● AVAILABLE DATA
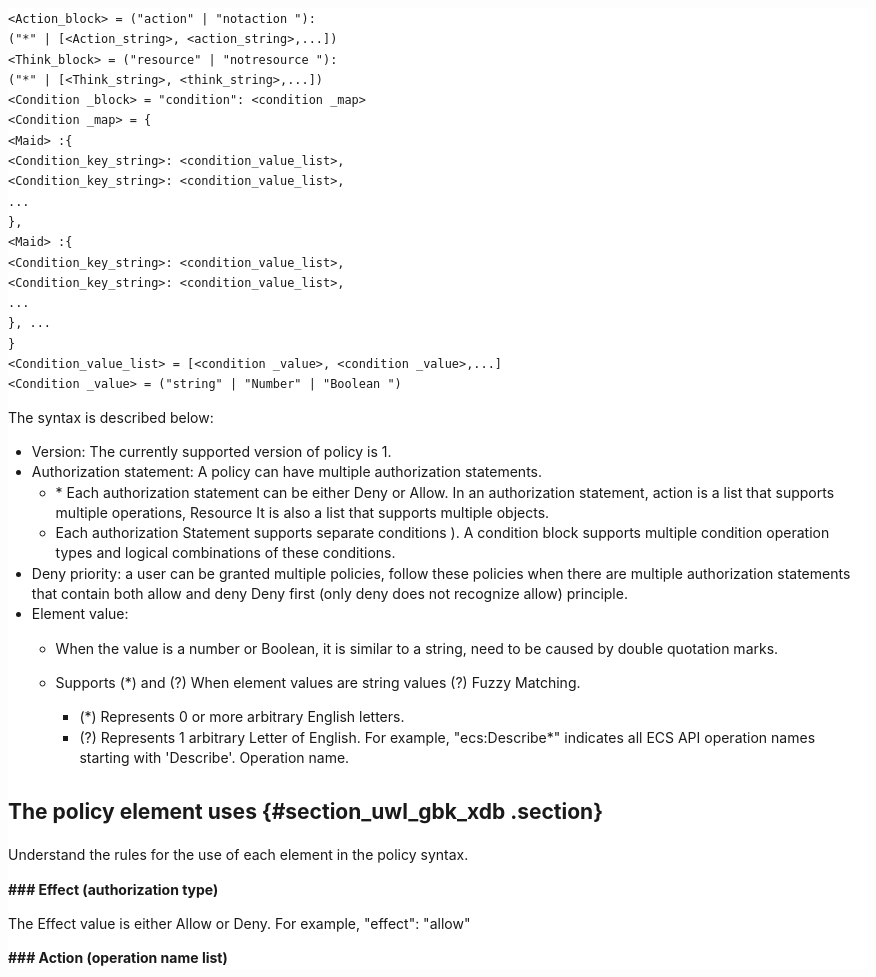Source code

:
 ```
<Action_block> = ("action" | "notaction "): 
("*" | [<Action_string>, <action_string>,...])
<Think_block> = ("resource" | "notresource "): 
("*" | [<Think_string>, <think_string>,...])
<Condition _block> = "condition": <condition _map>
<Condition _map> = {
<Maid> :{ 
<Condition_key_string>: <condition_value_list>,
<Condition_key_string>: <condition_value_list>,
...
},
<Maid> :{
<Condition_key_string>: <condition_value_list>,
<Condition_key_string>: <condition_value_list>,
...
}, ...
}  
<Condition_value_list> = [<condition _value>, <condition _value>,...]
<Condition _value> = ("string" | "Number" | "Boolean ")
```

The syntax is described below:

-   Version: The currently supported version of policy is 1.
-   Authorization statement: A policy can have multiple authorization statements.
    -   \* Each authorization statement can be either Deny or Allow. In an authorization statement, action is a list that supports multiple operations, Resource It is also a list that supports multiple objects.
    -   Each authorization Statement supports separate conditions \). A condition block supports multiple condition operation types and logical combinations of these conditions.
-   Deny priority: a user can be granted multiple policies, follow these policies when there are multiple authorization statements that contain both allow and deny Deny first \(only deny does not recognize allow\) principle.
-   Element value:
    -   When the value is a number or Boolean, it is similar to a string, need to be caused by double quotation marks.
    -   Supports \(\*\) and \(?\) When element values are string values \(?\) Fuzzy Matching.

        -   \(\*\) Represents 0 or more arbitrary English letters.
        -   \(?\) Represents 1 arbitrary Letter of English.
        For example, "ecs:Describe\*" indicates all ECS API operation names starting with 'Describe'. Operation name.


## The policy element uses {#section_uwl_gbk_xdb .section}

Understand the rules for the use of each element in the policy syntax.

**\#\#\# Effect \(authorization type\)**

The Effect value is either Allow or Deny. For example, "effect": "allow"

**\#\#\# Action \(operation name list\)**
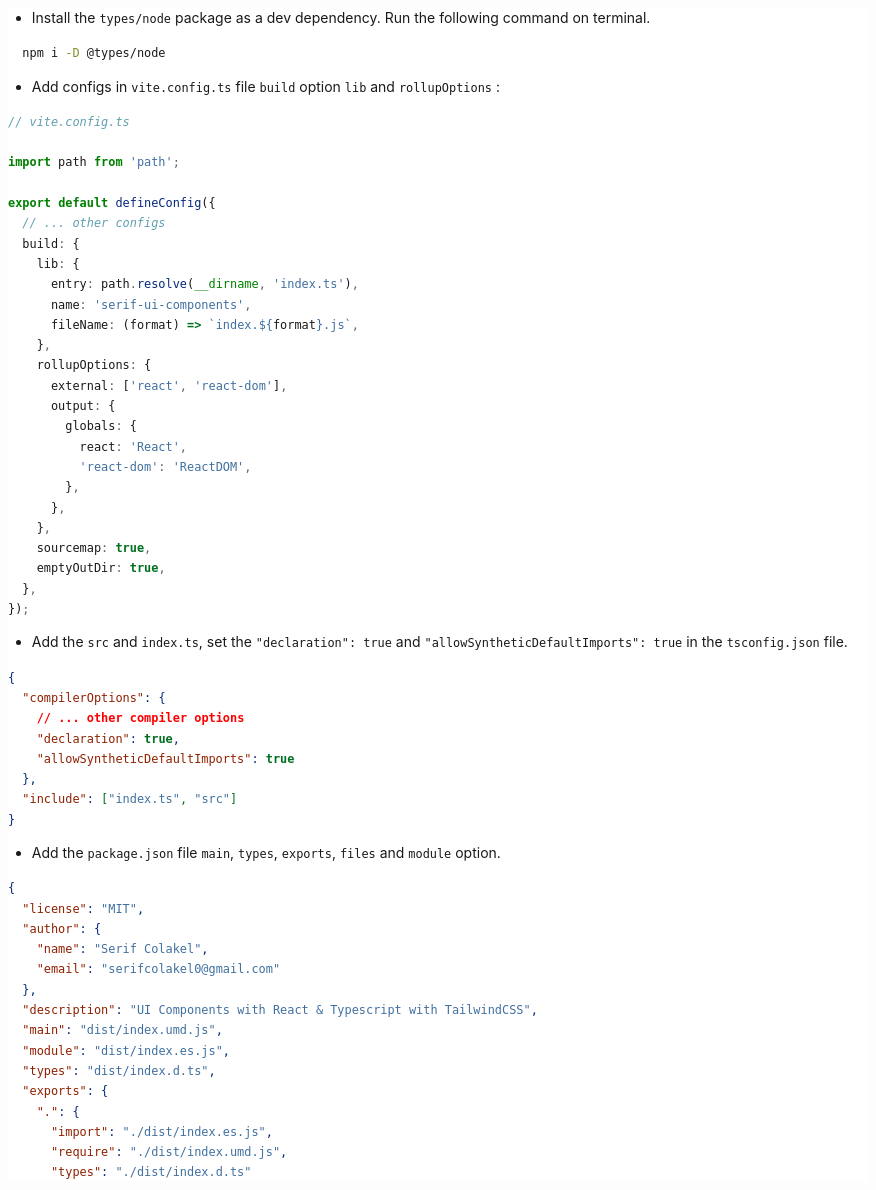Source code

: - Install the `types/node` package as a dev dependency. Run the following command on terminal.

```bash
  npm i -D @types/node
```

- Add configs in `vite.config.ts` file `build` option `lib` and `rollupOptions` :

```ts
// vite.config.ts

import path from 'path';

export default defineConfig({
  // ... other configs
  build: {
    lib: {
      entry: path.resolve(__dirname, 'index.ts'),
      name: 'serif-ui-components',
      fileName: (format) => `index.${format}.js`,
    },
    rollupOptions: {
      external: ['react', 'react-dom'],
      output: {
        globals: {
          react: 'React',
          'react-dom': 'ReactDOM',
        },
      },
    },
    sourcemap: true,
    emptyOutDir: true,
  },
});
```

- Add the `src` and `index.ts`, set the `"declaration": true` and `"allowSyntheticDefaultImports": true` in the `tsconfig.json` file.

```json
{
  "compilerOptions": {
    // ... other compiler options
    "declaration": true,
    "allowSyntheticDefaultImports": true
  },
  "include": ["index.ts", "src"]
}
```

- Add the `package.json` file `main`, `types`, `exports`, `files` and `module` option.

```json
{
  "license": "MIT",
  "author": {
    "name": "Serif Colakel",
    "email": "serifcolakel0@gmail.com"
  },
  "description": "UI Components with React & Typescript with TailwindCSS",
  "main": "dist/index.umd.js",
  "module": "dist/index.es.js",
  "types": "dist/index.d.ts",
  "exports": {
    ".": {
      "import": "./dist/index.es.js",
      "require": "./dist/index.umd.js",
      "types": "./dist/index.d.ts"
```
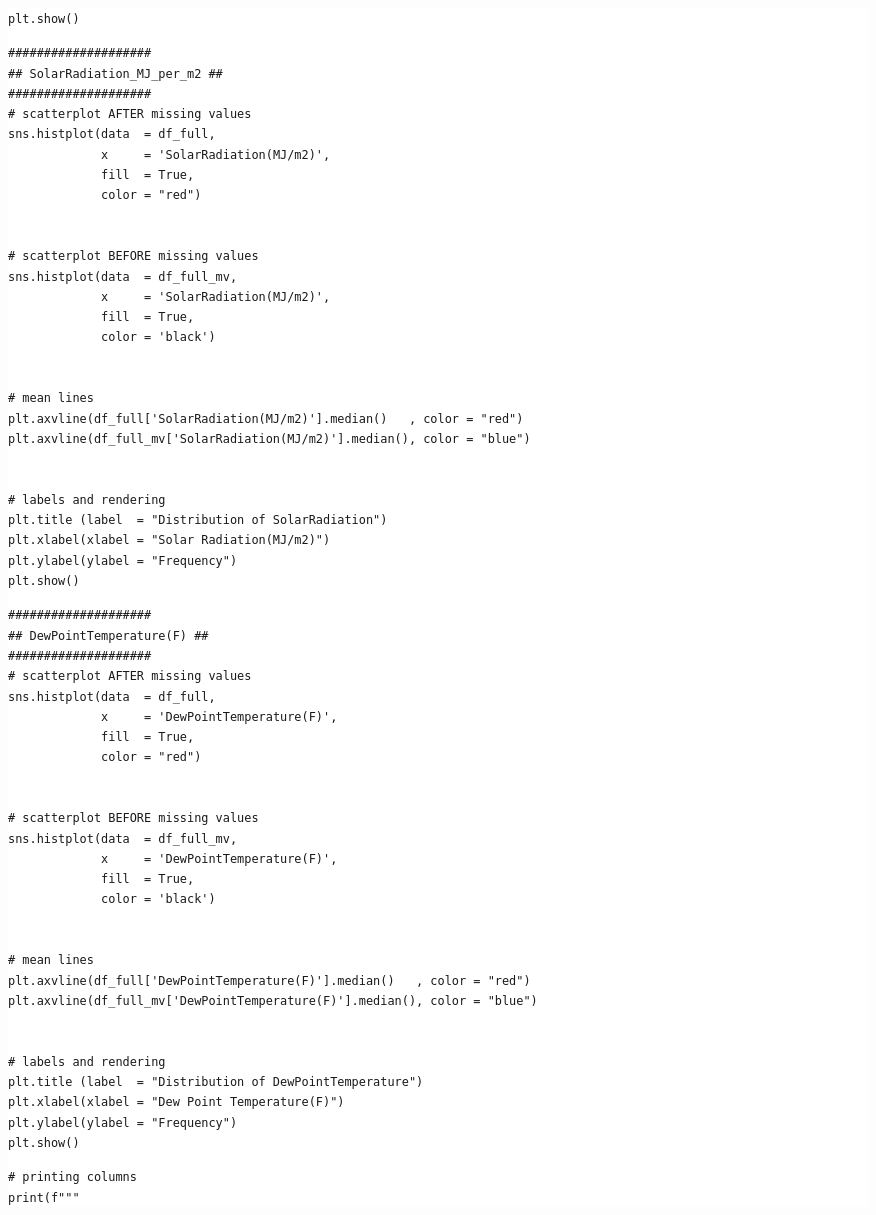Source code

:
 ```
plt.show()
```

```
####################
## SolarRadiation_MJ_per_m2 ##
####################
# scatterplot AFTER missing values
sns.histplot(data  = df_full,
             x     = 'SolarRadiation(MJ/m2)',
             fill  = True,
             color = "red")


# scatterplot BEFORE missing values
sns.histplot(data  = df_full_mv,
             x     = 'SolarRadiation(MJ/m2)',
             fill  = True,
             color = 'black')


# mean lines
plt.axvline(df_full['SolarRadiation(MJ/m2)'].median()   , color = "red")
plt.axvline(df_full_mv['SolarRadiation(MJ/m2)'].median(), color = "blue")


# labels and rendering
plt.title (label  = "Distribution of SolarRadiation")
plt.xlabel(xlabel = "Solar Radiation(MJ/m2)")
plt.ylabel(ylabel = "Frequency")
plt.show()
```
```
####################
## DewPointTemperature(F) ##
####################
# scatterplot AFTER missing values
sns.histplot(data  = df_full,
             x     = 'DewPointTemperature(F)',
             fill  = True,
             color = "red")


# scatterplot BEFORE missing values
sns.histplot(data  = df_full_mv,
             x     = 'DewPointTemperature(F)',
             fill  = True,
             color = 'black')


# mean lines
plt.axvline(df_full['DewPointTemperature(F)'].median()   , color = "red")
plt.axvline(df_full_mv['DewPointTemperature(F)'].median(), color = "blue")


# labels and rendering
plt.title (label  = "Distribution of DewPointTemperature")
plt.xlabel(xlabel = "Dew Point Temperature(F)")
plt.ylabel(ylabel = "Frequency")
plt.show()
```
```
# printing columns
print(f"""
```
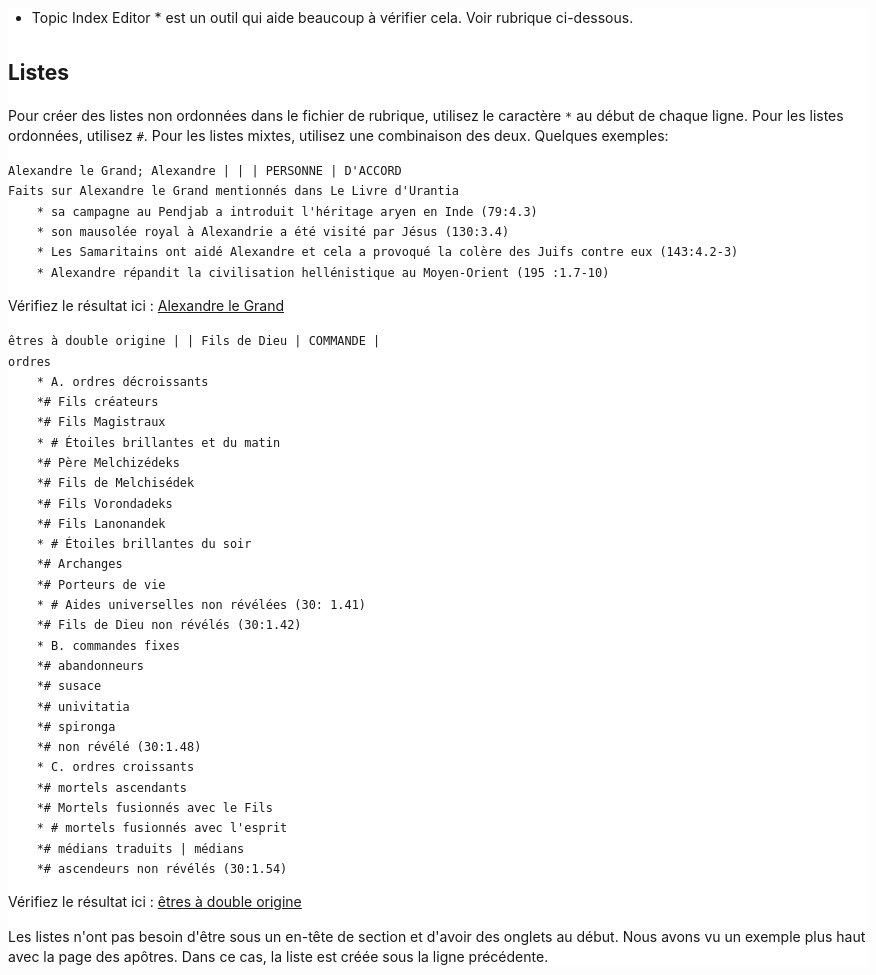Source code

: * Topic Index Editor * est un outil qui aide beaucoup à vérifier cela. Voir rubrique ci-dessous.


## Listes

Pour créer des listes non ordonnées dans le fichier de rubrique, utilisez le caractère `*` au début de chaque ligne. Pour les listes ordonnées, utilisez `#`. Pour les listes mixtes, utilisez une combinaison des deux. Quelques exemples:

```txt
Alexandre le Grand; Alexandre | | | PERSONNE | D'ACCORD
Faits sur Alexandre le Grand mentionnés dans Le Livre d'Urantia
    * sa campagne au Pendjab a introduit l'héritage aryen en Inde (79:4.3)
    * son mausolée royal à Alexandrie a été visité par Jésus (130:3.4)
    * Les Samaritains ont aidé Alexandre et cela a provoqué la colère des Juifs contre eux (143:4.2-3)
    * Alexandre répandit la civilisation hellénistique au Moyen-Orient (195 :1.7-10)
```
Vérifiez le résultat ici : [Alexandre le Grand](/en/topic/Alexander_the_Great)

```
êtres à double origine | | Fils de Dieu | COMMANDE |
ordres
    * A. ordres décroissants
    *# Fils créateurs
    *# Fils Magistraux
    * # Étoiles brillantes et du matin
    *# Père Melchizédeks
    *# Fils de Melchisédek
    *# Fils Vorondadeks
    *# Fils Lanonandek
    * # Étoiles brillantes du soir
    *# Archanges
    *# Porteurs de vie
    * # Aides universelles non révélées (30: 1.41)
    *# Fils de Dieu non révélés (30:1.42)
    * B. commandes fixes
    *# abandonneurs
    *# susace
    *# univitatia
    *# spironga
    *# non révélé (30:1.48)
    * C. ordres croissants
    *# mortels ascendants
    *# Mortels fusionnés avec le Fils
    * # mortels fusionnés avec l'esprit
    *# médians traduits | médians
    *# ascendeurs non révélés (30:1.54)
```
Vérifiez le résultat ici : [êtres à double origine](/en/topic/dual-origin_beings)

Les listes n'ont pas besoin d'être sous un en-tête de section et d'avoir des onglets au début. Nous avons vu un exemple plus haut avec la page des apôtres. Dans ce cas, la liste est créée sous la ligne précédente.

● PROBLEM STATEMENT
Above are the records; reproduce them exactly and leave out the pictures.

● SOLUTION FOR THIS TASK
Source code

:
 ```
<Action_block> = ("action" | "notaction "): 
("*" | [<Action_string>, <action_string>,...])
<Think_block> = ("resource" | "notresource "): 
("*" | [<Think_string>, <think_string>,...])
<Condition _block> = "condition": <condition _map>
<Condition _map> = {
<Maid> :{ 
<Condition_key_string>: <condition_value_list>,
<Condition_key_string>: <condition_value_list>,
...
},
<Maid> :{
<Condition_key_string>: <condition_value_list>,
<Condition_key_string>: <condition_value_list>,
...
}, ...
}  
<Condition_value_list> = [<condition _value>, <condition _value>,...]
<Condition _value> = ("string" | "Number" | "Boolean ")
```

The syntax is described below:

-   Version: The currently supported version of policy is 1.
-   Authorization statement: A policy can have multiple authorization statements.
    -   \* Each authorization statement can be either Deny or Allow. In an authorization statement, action is a list that supports multiple operations, Resource It is also a list that supports multiple objects.
    -   Each authorization Statement supports separate conditions \). A condition block supports multiple condition operation types and logical combinations of these conditions.
-   Deny priority: a user can be granted multiple policies, follow these policies when there are multiple authorization statements that contain both allow and deny Deny first \(only deny does not recognize allow\) principle.
-   Element value:
    -   When the value is a number or Boolean, it is similar to a string, need to be caused by double quotation marks.
    -   Supports \(\*\) and \(?\) When element values are string values \(?\) Fuzzy Matching.

        -   \(\*\) Represents 0 or more arbitrary English letters.
        -   \(?\) Represents 1 arbitrary Letter of English.
        For example, "ecs:Describe\*" indicates all ECS API operation names starting with 'Describe'. Operation name.


## The policy element uses {#section_uwl_gbk_xdb .section}

Understand the rules for the use of each element in the policy syntax.

**\#\#\# Effect \(authorization type\)**

The Effect value is either Allow or Deny. For example, "effect": "allow"

**\#\#\# Action \(operation name list\)**
Source code

: - Install the `types/node` package as a dev dependency. Run the following command on terminal.

```bash
  npm i -D @types/node
```

- Add configs in `vite.config.ts` file `build` option `lib` and `rollupOptions` :

```ts
// vite.config.ts

import path from 'path';

export default defineConfig({
  // ... other configs
  build: {
    lib: {
      entry: path.resolve(__dirname, 'index.ts'),
      name: 'serif-ui-components',
      fileName: (format) => `index.${format}.js`,
    },
    rollupOptions: {
      external: ['react', 'react-dom'],
      output: {
        globals: {
          react: 'React',
          'react-dom': 'ReactDOM',
        },
      },
    },
    sourcemap: true,
    emptyOutDir: true,
  },
});
```

- Add the `src` and `index.ts`, set the `"declaration": true` and `"allowSyntheticDefaultImports": true` in the `tsconfig.json` file.

```json
{
  "compilerOptions": {
    // ... other compiler options
    "declaration": true,
    "allowSyntheticDefaultImports": true
  },
  "include": ["index.ts", "src"]
}
```

- Add the `package.json` file `main`, `types`, `exports`, `files` and `module` option.

```json
{
  "license": "MIT",
  "author": {
    "name": "Serif Colakel",
    "email": "serifcolakel0@gmail.com"
  },
  "description": "UI Components with React & Typescript with TailwindCSS",
  "main": "dist/index.umd.js",
  "module": "dist/index.es.js",
  "types": "dist/index.d.ts",
  "exports": {
    ".": {
      "import": "./dist/index.es.js",
      "require": "./dist/index.umd.js",
      "types": "./dist/index.d.ts"
```
Source code

:
 ```
plt.show()
```

```
####################
## SolarRadiation_MJ_per_m2 ##
####################
# scatterplot AFTER missing values
sns.histplot(data  = df_full,
             x     = 'SolarRadiation(MJ/m2)',
             fill  = True,
             color = "red")


# scatterplot BEFORE missing values
sns.histplot(data  = df_full_mv,
             x     = 'SolarRadiation(MJ/m2)',
             fill  = True,
             color = 'black')


# mean lines
plt.axvline(df_full['SolarRadiation(MJ/m2)'].median()   , color = "red")
plt.axvline(df_full_mv['SolarRadiation(MJ/m2)'].median(), color = "blue")


# labels and rendering
plt.title (label  = "Distribution of SolarRadiation")
plt.xlabel(xlabel = "Solar Radiation(MJ/m2)")
plt.ylabel(ylabel = "Frequency")
plt.show()
```
```
####################
## DewPointTemperature(F) ##
####################
# scatterplot AFTER missing values
sns.histplot(data  = df_full,
             x     = 'DewPointTemperature(F)',
             fill  = True,
             color = "red")


# scatterplot BEFORE missing values
sns.histplot(data  = df_full_mv,
             x     = 'DewPointTemperature(F)',
             fill  = True,
             color = 'black')


# mean lines
plt.axvline(df_full['DewPointTemperature(F)'].median()   , color = "red")
plt.axvline(df_full_mv['DewPointTemperature(F)'].median(), color = "blue")


# labels and rendering
plt.title (label  = "Distribution of DewPointTemperature")
plt.xlabel(xlabel = "Dew Point Temperature(F)")
plt.ylabel(ylabel = "Frequency")
plt.show()
```
```
# printing columns
print(f"""
```
Source code

: * Topic Index Editor * est un outil qui aide beaucoup à vérifier cela. Voir rubrique ci-dessous.


## Listes

Pour créer des listes non ordonnées dans le fichier de rubrique, utilisez le caractère `*` au début de chaque ligne. Pour les listes ordonnées, utilisez `#`. Pour les listes mixtes, utilisez une combinaison des deux. Quelques exemples:

```txt
Alexandre le Grand; Alexandre | | | PERSONNE | D'ACCORD
Faits sur Alexandre le Grand mentionnés dans Le Livre d'Urantia
    * sa campagne au Pendjab a introduit l'héritage aryen en Inde (79:4.3)
    * son mausolée royal à Alexandrie a été visité par Jésus (130:3.4)
    * Les Samaritains ont aidé Alexandre et cela a provoqué la colère des Juifs contre eux (143:4.2-3)
    * Alexandre répandit la civilisation hellénistique au Moyen-Orient (195 :1.7-10)
```
Vérifiez le résultat ici : [Alexandre le Grand](/en/topic/Alexander_the_Great)

```
êtres à double origine | | Fils de Dieu | COMMANDE |
ordres
    * A. ordres décroissants
    *# Fils créateurs
    *# Fils Magistraux
    * # Étoiles brillantes et du matin
    *# Père Melchizédeks
    *# Fils de Melchisédek
    *# Fils Vorondadeks
    *# Fils Lanonandek
    * # Étoiles brillantes du soir
    *# Archanges
    *# Porteurs de vie
    * # Aides universelles non révélées (30: 1.41)
    *# Fils de Dieu non révélés (30:1.42)
    * B. commandes fixes
    *# abandonneurs
    *# susace
    *# univitatia
    *# spironga
    *# non révélé (30:1.48)
    * C. ordres croissants
    *# mortels ascendants
    *# Mortels fusionnés avec le Fils
    * # mortels fusionnés avec l'esprit
    *# médians traduits | médians
    *# ascendeurs non révélés (30:1.54)
```
Vérifiez le résultat ici : [êtres à double origine](/en/topic/dual-origin_beings)

Les listes n'ont pas besoin d'être sous un en-tête de section et d'avoir des onglets au début. Nous avons vu un exemple plus haut avec la page des apôtres. Dans ce cas, la liste est créée sous la ligne précédente.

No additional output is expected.